Here is what you may expect to see in the meals at your child’s school in the near future:
- Less starchy vegetables (white potatoes, corn, green peas, lima beans)
- Only unflavored 1% low-fat milk and flavored or unflavored skim milk will be served
- More fruits and vegetables
- More whole grains, eventually all grains will be whole grain rich
- No trans fat
- Less sodium in meals over the next 10 years
- Calorie maximums and minimums
Out of this process, a debate has arisen regarding the first time ever requirement for the type of vegetable in the lunch meal pattern. Specifically, it singles out the white potato. When served in school, the white potato most frequently shows up as French fries. The new pattern includes a one cup per week limit on starchy vegetables defined as white potatoes, corn, green peas and lima beans. This is out of a total of 3.75 cups for grades K-8 and 5 cups for grades 9-12 of vegetables, per week. The remaining cups are to be made up of dark green and orange vegetables, legumes (dried beans and peas), and other vegetables, such as sweet potatoes, lettuce, etc. The intention of the change is to offer school lunches that are nutrient-rich and calorie-appropriate to promote the most nutritious choices for our children.

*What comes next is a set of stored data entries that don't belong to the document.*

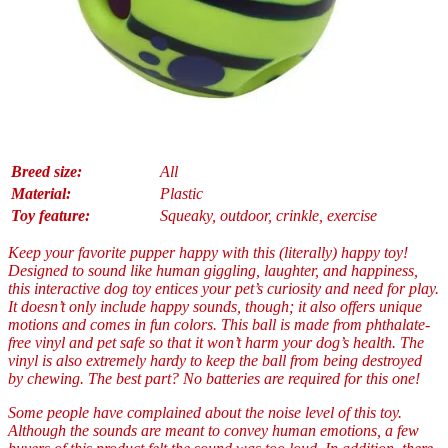
Breed size:
All
Material:
Plastic
Toy feature:
Squeaky, outdoor, crinkle, exercise
Keep your favorite pupper happy with this (literally) happy toy!
Designed to sound like human giggling, laughter, and happiness,
this interactive dog toy entices your pet’s curiosity and need for play.
It doesn’t only include happy sounds, though; it also offers unique
motions and comes in fun colors. This ball is made from phthalate-
free vinyl and pet safe so that it won’t harm your dog’s health. The
vinyl is also extremely hardy to keep the ball from being destroyed
by chewing. The best part? No batteries are required for this one!
Some people have complained about the noise level of this toy.
Although the sounds are meant to convey human emotions, a few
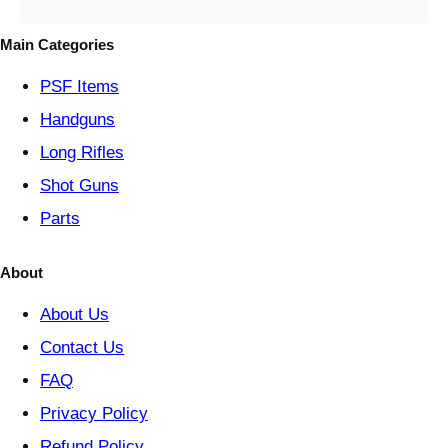
g
o
Main Categories
r
y
PSF
Items
Handguns
Long Rifles
Shot Guns
Parts
About
About Us
Contact Us
FAQ
Privacy Policy
Refund Policy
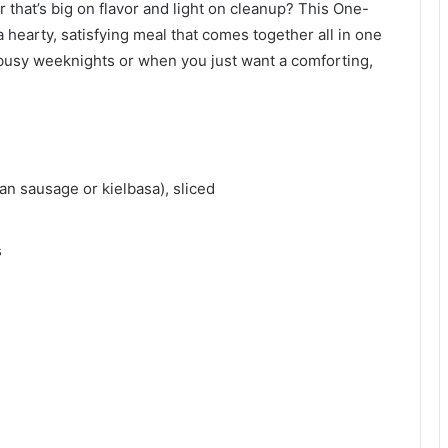
 that’s big on flavor and light on cleanup? This One-
 hearty, satisfying meal that comes together all in one
 busy weeknights or when you just want a comforting,
ian sausage or kielbasa), sliced
s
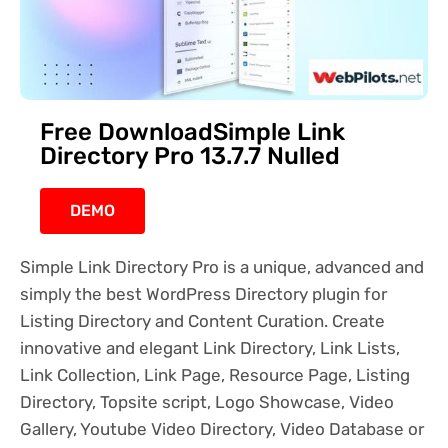
Free DownloadSimple Link
Directory Pro 13.7.7 Nulled
DEMO
Simple Link Directory Pro is a unique, advanced and
simply the best WordPress Directory plugin for
Listing Directory and Content Curation. Create
innovative and elegant Link Directory, Link Lists,
Link Collection, Link Page, Resource Page, Listing
Directory, Topsite script, Logo Showcase, Video
Gallery, Youtube Video Directory, Video Database or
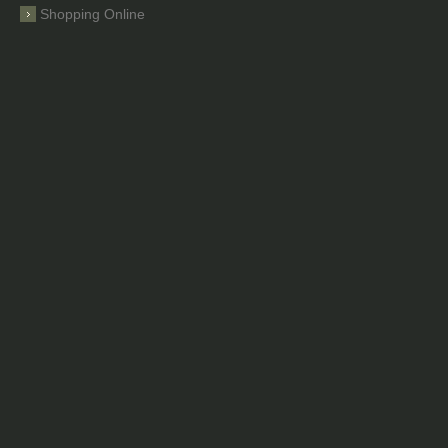
Shopping Online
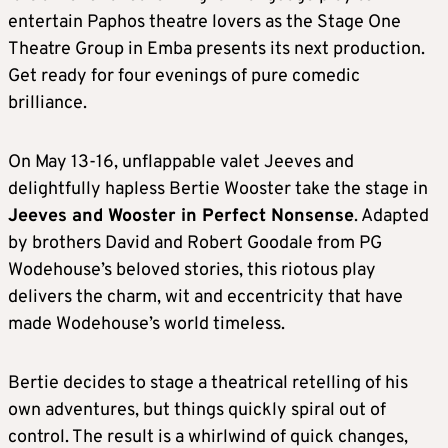
entertain Paphos theatre lovers as the Stage One
Theatre Group in Emba presents its next production.
Get ready for four evenings of pure comedic
brilliance.
On May 13-16, unflappable valet Jeeves and
delightfully hapless Bertie Wooster take the stage in
Jeeves and Wooster in Perfect Nonsense
. Adapted
by brothers David and Robert Goodale from PG
Wodehouse’s beloved stories, this riotous play
delivers the charm, wit and eccentricity that have
made Wodehouse’s world timeless.
Bertie decides to stage a theatrical retelling of his
own adventures, but things quickly spiral out of
control. The result is a whirlwind of quick changes,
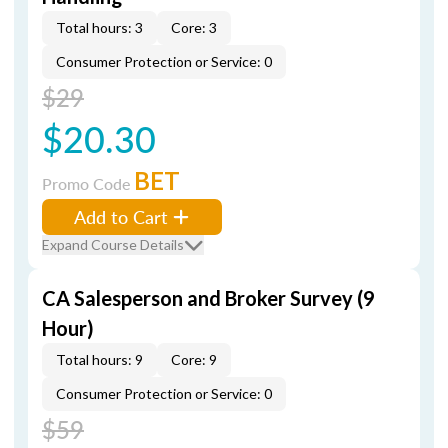
Total hours: 3
Core: 3
Consumer Protection or Service: 0
$29
$20.30
BET
Promo Code
Add to Cart
Expand Course Details
CA Salesperson and Broker Survey (9
Hour)
Total hours: 9
Core: 9
Consumer Protection or Service: 0
$59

As a mother and registered dietitian, I assert that since one in three children are overweight or obese and French fries (a processed form of white potato coated with fat) are the number one vegetable in school lunches, we should wholeheartedly embrace this change. Providing our children with more dark green and orange vegetables, legumes and other vegetables will support meeting their nutrient needs for protein, vitamins, minerals and fiber all within healthy calorie levels. It will also be an opportunity for our children to choose from a wider variety of vegetables that have been shown to promote health and help prevent the chronic diseases plaguing our population such as obesity, diabetes, heart disease and cancer. Teams of scientists called together by the IOM identified the nutrient needs of children and issued the two reports related to nutrition standards for school meals which formed the scientific basis for the proposed rule.
If you don’t want us to rely on science and you want our children to continue to eat starch and fat for lunch, then by all means, argue for the potato. I, for one, argue for the health of our children. I like them a whole lot more than a bushel of potatoes.